**Records to process:**

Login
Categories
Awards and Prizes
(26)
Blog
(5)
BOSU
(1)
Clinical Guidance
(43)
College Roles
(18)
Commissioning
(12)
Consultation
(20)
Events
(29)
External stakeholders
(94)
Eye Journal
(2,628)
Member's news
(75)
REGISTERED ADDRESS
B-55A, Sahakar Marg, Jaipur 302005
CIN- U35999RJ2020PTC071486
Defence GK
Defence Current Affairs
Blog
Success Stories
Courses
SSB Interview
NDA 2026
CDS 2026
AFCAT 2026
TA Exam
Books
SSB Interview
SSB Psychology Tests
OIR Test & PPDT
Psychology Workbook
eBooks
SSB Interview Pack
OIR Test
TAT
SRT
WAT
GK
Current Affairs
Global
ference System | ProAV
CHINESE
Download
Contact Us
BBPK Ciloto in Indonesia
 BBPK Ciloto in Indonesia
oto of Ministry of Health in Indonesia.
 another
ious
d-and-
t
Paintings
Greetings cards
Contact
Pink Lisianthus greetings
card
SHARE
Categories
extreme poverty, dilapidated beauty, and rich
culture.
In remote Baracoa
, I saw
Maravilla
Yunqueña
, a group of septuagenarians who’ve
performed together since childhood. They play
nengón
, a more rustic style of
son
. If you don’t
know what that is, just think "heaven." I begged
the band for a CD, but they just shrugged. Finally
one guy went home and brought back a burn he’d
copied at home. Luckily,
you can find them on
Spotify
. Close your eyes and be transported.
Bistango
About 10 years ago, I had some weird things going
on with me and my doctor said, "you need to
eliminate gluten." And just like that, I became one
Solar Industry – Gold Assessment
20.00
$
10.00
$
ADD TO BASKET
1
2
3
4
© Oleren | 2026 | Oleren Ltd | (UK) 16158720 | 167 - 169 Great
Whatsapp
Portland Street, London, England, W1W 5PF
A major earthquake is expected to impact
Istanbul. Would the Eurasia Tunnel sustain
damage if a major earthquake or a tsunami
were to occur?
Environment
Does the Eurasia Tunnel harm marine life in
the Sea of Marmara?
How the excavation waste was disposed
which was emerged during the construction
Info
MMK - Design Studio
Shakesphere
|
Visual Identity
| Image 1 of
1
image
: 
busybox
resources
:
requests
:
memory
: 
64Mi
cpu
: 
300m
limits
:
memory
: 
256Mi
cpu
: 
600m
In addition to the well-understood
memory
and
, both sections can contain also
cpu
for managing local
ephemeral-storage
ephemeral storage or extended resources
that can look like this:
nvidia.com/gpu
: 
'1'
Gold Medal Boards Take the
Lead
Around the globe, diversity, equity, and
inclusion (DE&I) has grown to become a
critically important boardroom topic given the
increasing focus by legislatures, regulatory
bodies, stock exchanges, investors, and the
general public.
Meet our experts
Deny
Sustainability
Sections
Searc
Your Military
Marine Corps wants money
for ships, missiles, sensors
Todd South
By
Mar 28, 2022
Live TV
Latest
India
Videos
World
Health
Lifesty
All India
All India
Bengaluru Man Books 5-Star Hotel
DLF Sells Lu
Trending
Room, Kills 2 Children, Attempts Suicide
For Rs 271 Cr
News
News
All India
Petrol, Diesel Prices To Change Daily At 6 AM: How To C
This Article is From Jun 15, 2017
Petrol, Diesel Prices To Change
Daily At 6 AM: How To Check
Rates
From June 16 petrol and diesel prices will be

**Goal of the exercise:**
Repeat the text of every item above line by line, keeping each character, break, and fragment unchanged.

**Answer to the exercise:**
Login
Categories
Awards and Prizes
(26)
Blog
(5)
BOSU
(1)
Clinical Guidance
(43)
College Roles
(18)
Commissioning
(12)
Consultation
(20)
Events
(29)
External stakeholders
(94)
Eye Journal
(2,628)
Member's news
(75)
REGISTERED ADDRESS
B-55A, Sahakar Marg, Jaipur 302005
CIN- U35999RJ2020PTC071486
Defence GK
Defence Current Affairs
Blog
Success Stories
Courses
SSB Interview
NDA 2026
CDS 2026
AFCAT 2026
TA Exam
Books
SSB Interview
SSB Psychology Tests
OIR Test & PPDT
Psychology Workbook
eBooks
SSB Interview Pack
OIR Test
TAT
SRT
WAT
GK
Current Affairs
Global
ference System | ProAV
CHINESE
Download
Contact Us
BBPK Ciloto in Indonesia
 BBPK Ciloto in Indonesia
oto of Ministry of Health in Indonesia.
 another
ious
d-and-
t
Paintings
Greetings cards
Contact
Pink Lisianthus greetings
card
SHARE
Categories
extreme poverty, dilapidated beauty, and rich
culture.
In remote Baracoa
, I saw
Maravilla
Yunqueña
, a group of septuagenarians who’ve
performed together since childhood. They play
nengón
, a more rustic style of
son
. If you don’t
know what that is, just think "heaven." I begged
the band for a CD, but they just shrugged. Finally
one guy went home and brought back a burn he’d
copied at home. Luckily,
you can find them on
Spotify
. Close your eyes and be transported.
Bistango
About 10 years ago, I had some weird things going
on with me and my doctor said, "you need to
eliminate gluten." And just like that, I became one
Solar Industry – Gold Assessment
20.00
$
10.00
$
ADD TO BASKET
1
2
3
4
© Oleren | 2026 | Oleren Ltd | (UK) 16158720 | 167 - 169 Great
Whatsapp
Portland Street, London, England, W1W 5PF
A major earthquake is expected to impact
Istanbul. Would the Eurasia Tunnel sustain
damage if a major earthquake or a tsunami
were to occur?
Environment
Does the Eurasia Tunnel harm marine life in
the Sea of Marmara?
How the excavation waste was disposed
which was emerged during the construction
Info
MMK - Design Studio
Shakesphere
|
Visual Identity
| Image 1 of
1
image
: 
busybox
resources
:
requests
:
memory
: 
64Mi
cpu
: 
300m
limits
:
memory
: 
256Mi
cpu
: 
600m
In addition to the well-understood
memory
and
, both sections can contain also
cpu
for managing local
ephemeral-storage
ephemeral storage or extended resources
that can look like this:
nvidia.com/gpu
: 
'1'
Gold Medal Boards Take the
Lead
Around the globe, diversity, equity, and
inclusion (DE&I) has grown to become a
critically important boardroom topic given the
increasing focus by legislatures, regulatory
bodies, stock exchanges, investors, and the
general public.
Meet our experts
Deny
Sustainability
Sections
Searc
Your Military
Marine Corps wants money
for ships, missiles, sensors
Todd South
By
Mar 28, 2022
Live TV
Latest
India
Videos
World
Health
Lifesty
All India
All India
Bengaluru Man Books 5-Star Hotel
DLF Sells Lu
Trending
Room, Kills 2 Children, Attempts Suicide
For Rs 271 Cr
News
News
All India
Petrol, Diesel Prices To Change Daily At 6 AM: How To C
This Article is From Jun 15, 2017
Petrol, Diesel Prices To Change
Daily At 6 AM: How To Check
Rates
From June 16 petrol and diesel prices will be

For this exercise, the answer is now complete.